### [WORK ORDER]
Return each record verbatim, images excluded.

#### DATA TO USE

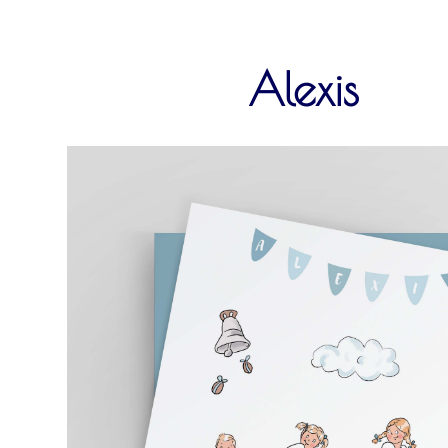
Alexis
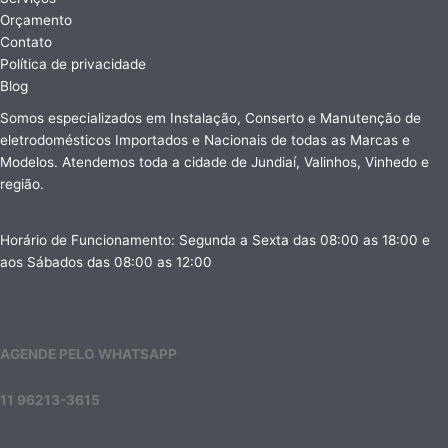
Orçamento
Contato
Política de privacidade
Blog
Somos especializados em Instalação, Conserto e Manutenção de
eletrodomésticos Importados e Nacionais de todas as Marcas e
Modelos. Atendemos toda a cidade de Jundiaí, Valinhos, Vinhedo e
região.
Horário de Funcionamento: Segunda a Sexta das 08:00 as 18:00 e
aos Sábados das 08:00 as 12:00
AGENDE PELO WHATSAPP
11 96213-3615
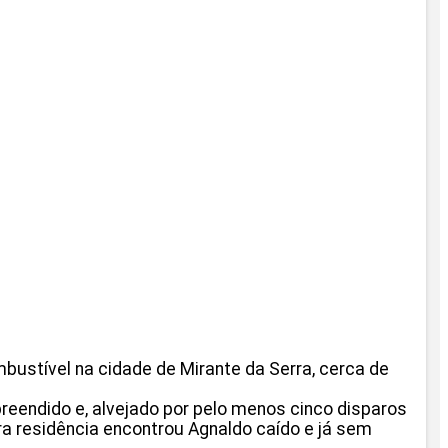
ustível na cidade de Mirante da Serra, cerca de
rpreendido e, alvejado por pelo menos cinco disparos
ra residência encontrou Agnaldo caído e já sem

########

### [EXPECTED ANSWER]
Alexis
Orçamento
Contato
Política de privacidade
Blog
Somos especializados em Instalação, Conserto e Manutenção de
eletrodomésticos Importados e Nacionais de todas as Marcas e
Modelos. Atendemos toda a cidade de Jundiaí, Valinhos, Vinhedo e
região.
Horário de Funcionamento: Segunda a Sexta das 08:00 as 18:00 e
aos Sábados das 08:00 as 12:00
AGENDE PELO WHATSAPP
11 96213-3615
ustível na cidade de Mirante da Serra, cerca de
rpreendido e, alvejado por pelo menos cinco disparos
ra residência encontrou Agnaldo caído e já sem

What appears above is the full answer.